As we can see in Figure 3 to Figure 5, the segmented results in this example are seed-oriented connected. That means the region based image segmentation grew from the same seed points are the same regions.

And the points will not be grown without being connected with the seed points. Therefore, there are still lots of points in the original image having the grayscale values above which are not marked in Figure 5.

This characteristic ensures the region based image segmentation of the segmentation and provides the ability to resist noise. For this example, this characteristic prevents us marking out region based image segmentation non-lightning part in the image because the lightning is always connected as one part.

The advantages and disadvantages of region growing[ edit ] We briefly conclude the advantages and disadvantages of region growing.

Lecture 2: Region Based Segmentation

Region growing methods can correctly separate the regions that have the same properties we define. Region region based image segmentation methods can provide the original images which have clear edges with good segmentation results.

The concept is simple. We only need a small number of seed points to represent the property we want, then grow the region.

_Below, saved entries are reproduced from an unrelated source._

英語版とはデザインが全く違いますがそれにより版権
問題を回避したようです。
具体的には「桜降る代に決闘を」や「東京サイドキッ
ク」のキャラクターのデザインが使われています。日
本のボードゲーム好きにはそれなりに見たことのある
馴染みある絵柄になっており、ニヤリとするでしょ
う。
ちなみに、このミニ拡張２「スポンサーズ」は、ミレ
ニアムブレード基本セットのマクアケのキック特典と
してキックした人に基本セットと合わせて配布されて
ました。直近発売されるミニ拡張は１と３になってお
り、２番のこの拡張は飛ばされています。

We can determine the seed points and the criteria we want to make. We can choose the multiple criteria at the same time. It is a local method with no global view of the problem. Unless the image has had region based image segmentation threshold function applied to it, a continuous path of points related to colour may exist which connects any two points in the image.

Region growing - Wikipedia

The usual criterion for stopping the splitting process is when the properties of a newly split pair do not differ from those of the original region by more than a threshold. The chief problem with this type of algorithm is the difficulty of deciding where to make the partition.

Quadtrees for Region Extraction An important data structure which is used in split and merge algorithms is the quadtree. Note that in graphics the quadtree is used in a region splitting algorithm Warnock's Algorithm which breaks a graphical image down region based image segmentation from the root node, which represents the whole image, to the leaf nodes which each represent a coherent region, which can be rendered without further hidden line elimination region based image segmentation.

The same use is made of quadtrees for vision. Quadtrees impose one type of regular decomposition onto an image. To complete the segmentation process this must be followed by a merging phase.


Thus the problem of finding adjacent neighbours to a given node has been studied Diagram 2. The problem is one of tree search and efficient algorithms have been published.